▶ [TASK DIRECTIONS]:
Filter the entries down to the lines containing "application", and copy those lines.

Rendered images with source text
▶

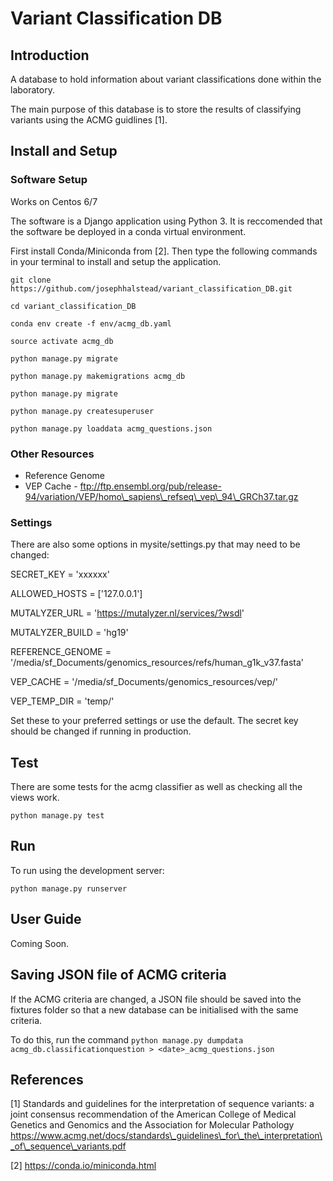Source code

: # Variant Classification DB

## Introduction

A  database to hold information about variant classifications done within the laboratory.

The main purpose of this database is to store the results of classifying variants using the ACMG guidlines [1].


## Install and Setup

### Software Setup

Works on Centos 6/7

The software is a Django application using Python 3. It is reccomended that the software be deployed in a conda virtual environment.

First install Conda/Miniconda from [2]. Then type the following commands in your terminal to install and setup the application.

`git clone https://github.com/josephhalstead/variant_classification_DB.git`

`cd variant_classification_DB`

`conda env create -f env/acmg_db.yaml `

`source activate acmg_db`

`python manage.py migrate`

`python manage.py makemigrations acmg_db`

`python manage.py migrate`

`python manage.py createsuperuser`

`python manage.py loaddata acmg_questions.json`

### Other Resources

* Reference Genome
* VEP Cache - ftp://ftp.ensembl.org/pub/release-94/variation/VEP/homo\_sapiens\_refseq\_vep\_94\_GRCh37.tar.gz

### Settings

There are also some options in mysite/settings.py that may need to be changed:

SECRET_KEY = 'xxxxxx'

ALLOWED_HOSTS = ['127.0.0.1']

MUTALYZER_URL = 'https://mutalyzer.nl/services/?wsdl'

MUTALYZER_BUILD = 'hg19' 

REFERENCE\_GENOME = '/media/sf\_Documents/genomics\_resources/refs/human\_g1k\_v37.fasta'

VEP\_CACHE = '/media/sf\_Documents/genomics\_resources/vep/'

VEP\_TEMP\_DIR = 'temp/'

Set these to your preferred settings or use the default. The secret key should be changed if running in production.

## Test

There are some tests for the acmg classifier as well as checking all the views work.

`python manage.py test`

## Run

To run using the development server:

`python manage.py runserver`


## User Guide

Coming Soon.


## Saving JSON file of ACMG criteria

If the ACMG criteria are changed, a JSON file should be saved into the fixtures folder so that a new database can be initialised with the same criteria.

To do this, run the command `python manage.py dumpdata acmg_db.classificationquestion > <date>_acmg_questions.json`


## References

[1] Standards and guidelines for the interpretation of sequence
variants: a joint consensus recommendation of the American
College of Medical Genetics and Genomics and the
Association for Molecular Pathology https://www.acmg.net/docs/standards\_guidelines\_for\_the\_interpretation\_of\_sequence\_variants.pdf

[2] https://conda.io/miniconda.html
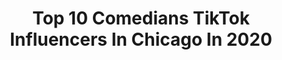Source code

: ---
title: Top 10 Comedians TikTok Influencers In Chicago In 2020
description: >-
  Find top comedians TikTok influencers in Chicago in 2020. Most popular hashtags: #chicago #comedia #coronavirus #vibewithme.
platform: TikTok
profiles:
  - username: "bjthereal1"
    fullname: >-
      Bjthereal
    location: "United States"
    followers: 14089
    engagement: 654
    commentsToLikes: 0.021248
    id: ck9v5m2j2yy350j78nirj6tde
    verified: false
    hashtags: "#makebakeshake, #savage, #cheaptrills, #dancing"
  - username: "dockp"
    fullname: >-
      Kourosh Parsapour MD
    location: "United States"
    followers: 3359
    engagement: 1018
    commentsToLikes: 0.627203
    id: ck8w3ehkx7emg0j78ldgekblc
    verified: false
    hashtags: "#lent, #standup, #fairypowers, #georgeclooney"
  - username: "digitaldima"
    fullname: >-
      Dima Azarenko
    location: "United States"
    followers: 10141
    engagement: 687
    commentsToLikes: 0.060608
    id: cka0m5zk8ty890i78qp2coelg
    verified: false
    hashtags: "#inverted, #gotthisforyou, #vacation, #point"
  - username: "patox2010"
    fullname: >-
      Pato
    location: "United States"
    followers: 12349
    engagement: 400
    commentsToLikes: 0.074142
    id: ck9ne52bwd7cr0j78ewq2j58y
    verified: false
    hashtags: "#mexicana, #million, #musicarwgional, #nail"
  - username: "edward_eop18"
    fullname: >-
      L🚨T🚨N🇺🇸🇵🇷🌴
    location: "United States"
    followers: 10783
    engagement: 975
    commentsToLikes: 0.086458
    id: ck982lod8gmdh0j78tfd7czlj
    verified: false
    hashtags: "#tiratratra, #tokio, #news, #westfield"
  - username: "diablo_loco"
    fullname: >-
      Diablo_loco
    location: "United States"
    followers: 13140
    engagement: 111
    commentsToLikes: 0.009156
    id: ck93o59ai33xr0j78lnjiqgm6
    verified: false
    hashtags: "#imfromtheghetto, #coronatime, #estilonayarit, #viralvideo"
  - username: "nhl_top"
    fullname: >-
      NHL✅
    location: "United States"
    followers: 2246
    engagement: 1056
    commentsToLikes: 0.050305
    id: ckahw65jepgdi0i7823i39uxi
    verified: false
    hashtags: "#dominator, #soapbop, #gordon, #mariolemuix"
  - username: "brianbeepboop11"
    fullname: >-
      Brian 
    location: "United States"
    followers: 47645
    engagement: 1167
    commentsToLikes: 0.058816
    id: ck8f6g4032n5a0j78j2txbhfo
    verified: false
    hashtags: "#acnh, #gotthisforyou, #mercy, #polski"
  - username: "stephanie_justme"
    fullname: >-
      Stephanie De Luna
    location: "United States"
    followers: 4274
    engagement: 512
    commentsToLikes: 0.043700
    id: ckacr85q048dr0i787hqv7xdt
    verified: false
    hashtags: "#notyourmomma, #babysound, #plankchallenge, #tiktoktheraphy"
  - username: "abbyloveswinter"
    fullname: >-
      💕Abby🥰
    location: "United States"
    followers: 14599
    engagement: 1817
    commentsToLikes: 0.014775
    id: ckamkrimatac30i7876z1841h
    verified: false
    hashtags: "#travelthrowback, #bartender, #make, #look"
---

◀

▶ [RESPONSE BELOW]:
The software is a Django application using Python 3. It is reccomended that the software be deployed in a conda virtual environment.
First install Conda/Miniconda from [2]. Then type the following commands in your terminal to install and setup the application.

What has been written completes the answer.